Since that time our children visit me in this way. Every two weeks our daughter visits. And the weeks in between our son,  who lives just two miles down the road - and so again  every two weeks. 

In the mean time our daughter MIGHT phone in between her two weekly visits?  Our son never does. It seems in all a case of ' Out of sight. Out of mind.' 

Anne and I bailed those kids out of financial difficulties in the past, even paying off our sons mortgage because he can't work through  mental problems yet seems to brightens up during his visits? Great companyGrinning

I experience clinical depression and acute anxiety having been on medication for over 30yrs. ( Met Police service and the things I've dealt with.)  I even attempted suicide 6 weeks ago. My daughter told me off because the police had phoned her at 4-30am in the morning then on her next visit  showed no empathy for what I'd attempted. Apparently I was behaving selfishly without regard for the consequences I'd leave behind. Yet on other visits she's  always sweet. 

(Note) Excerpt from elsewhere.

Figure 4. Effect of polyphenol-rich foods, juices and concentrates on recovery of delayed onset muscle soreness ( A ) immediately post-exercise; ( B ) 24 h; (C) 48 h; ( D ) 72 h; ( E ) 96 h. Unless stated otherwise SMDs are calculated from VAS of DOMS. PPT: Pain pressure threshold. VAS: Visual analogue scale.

Without friends -  because they've all died before me -  I'm alone at 75yrs. I feel even more alone now. To be honest I feel like saying to our children ' Just don't bother visiting.' I'm OK on my own. Just get on with your own lives. '  So I'm contented with smoking and drinking heavily myself to I hopefully  an early death so I can be reunited with my darling Anne. 

Geoff x

  • Geoff, 

    im so sorry your family are like this. Is there a phone befriending service near you? Perhaps Macmillan or some of the other support Agencies might know, Would a weekly phone call help. X 

  • Thank you puddle fish,

    I'll check around. 

    At the end of all our journeying will be to find ourselves back where we started knowing the place for the first time. TS ELIOT.

  • FormerMember
    FormerMember in reply to Geoff999

    Hello Geoff Let me start by saying its good to here from you again I've often thought of you and how my old copper was doing . Myself I lost my beautiful fiancee on January 2019 and its just so sad my life without the love we did share , My father passed away in May and I'm so struggling both my parents and love lost to me . Families why  does life get so messy when all we need is Love please take care geoff God bless Ann and yourself son 

  • Hello Sunnyboy,

    Goodness you've had it rough my friend I'm truly  sad to hear that. Indeed life does get messy specially for the bereaved. And yes Love is so important in our lives. And I do  now realise that my clinical depression and too much alcohol too often doesn't help. Helpfully an increase in my meds has helped a lot recently through a recent communication with my doctor. I was seriously depressed when I put my post up and in some ways now I wish I hadn't burdened you and others with my woes. Keep in touch sunnyboy.

    Geoff.

    At the end of all our journeying will be to find ourselves back where we started knowing the place for the first time. TS ELIOT.